Ribosomopathies and cancer: pharmacological implications
Published in Expert Review of Clinical Pharmacology, 2022
Gazmend Temaj, Sarmistha Saha, Shpend Dragusha, Valon Ejupi, Brigitta Buttari, Elisabetta Profumo, Lule Beqa, Luciano Saso
Ribosome biogenesis is a highly coordinated cellular process involving a multitude of macromolecular components, leading to the stoichiometric assembly of ribosomes. Box C/D and H/ACA are RNPs that play pivotal roles in rRNA maturation. Box C/D snoRNP is composed of the methyltransferase fibrillarin (FBL), the function of which is not limited to maturation. It has also been shown to be involved in chaperoning and endo- and exonucleolytic cleavage of pre-rRNA [43]. Other proteins are also implicated in rRNA processing and ribosome biogenesis, and often exert several extra-ribosomal functions. One of these is nucleolin (NCL), a multifunctional phosphoprotein that interacts with the promoter and coding regions to facilitate transcription elongation by Pol I [44,45]. It plays a key role in rRNA maturation by binding to a specific site in the 5’-ETS region in the pre-rRNA, and cleavage of this site facilitates the action of its interacting partner [44,46]. NCL is also shown to participate in the pre-ribosome assembly by interacting with ribosomal proteins [46,47]. Another protein involved in ribosome biogenesis is nucleophosmin (NPM). NPM, like NCL, is a chaperone with the ability to stimulate rRNA [48]. It is involved in the cleavage of the pre-rRNA in the ITS2 region and promotes the release of 28S rRNA [49]. NPM has been shown to be responsible for ribosomal protein transport, such as the nuclear export of RPL5/uL18 and pre-ribosomal subunits [50,51]. Different studies have demonstrated that NPM is also involved in many other cellular processes such as centrosome duplication, cell cycle regulation, and genome stability [52]. NPM is degraded by interaction with ARF, which coincides with the inhibition of ribosome biogenesis [53]. NPM also displays pro-apoptotic activity due to its ability to bind to the pro-apoptotic BAX protein [54]. Ribosomal protein import from the nucleus is an energy-dependent process that is facilitated by several other proteins of the β-karyopherin family.
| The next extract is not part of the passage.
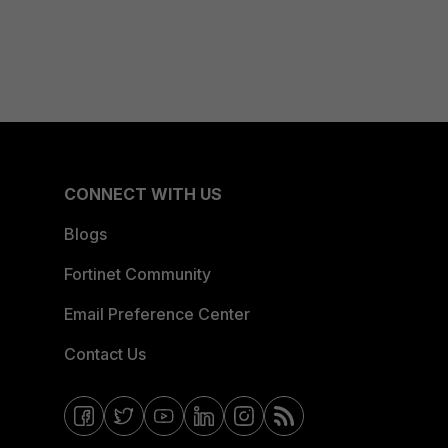
CONNECT WITH US
Blogs
Fortinet Community
Email Preference Center
Contact Us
Importin-7 is involved in the nuclear transport of ribosomal proteins, including RPL4/uL4, RPL6/eL6, and RPL23A/uL23 [55]. Similar to the nuclear import of ribosomal proteins, the export of ribosomal proteins is also an energy-dependent process, in which β-karyopherin family proteins play a crucial role. Exportin-1 is involved in this process and can export both pre-ribosomal subunits. Subsequently, both subunits undergo maturation in the cytoplasm [55].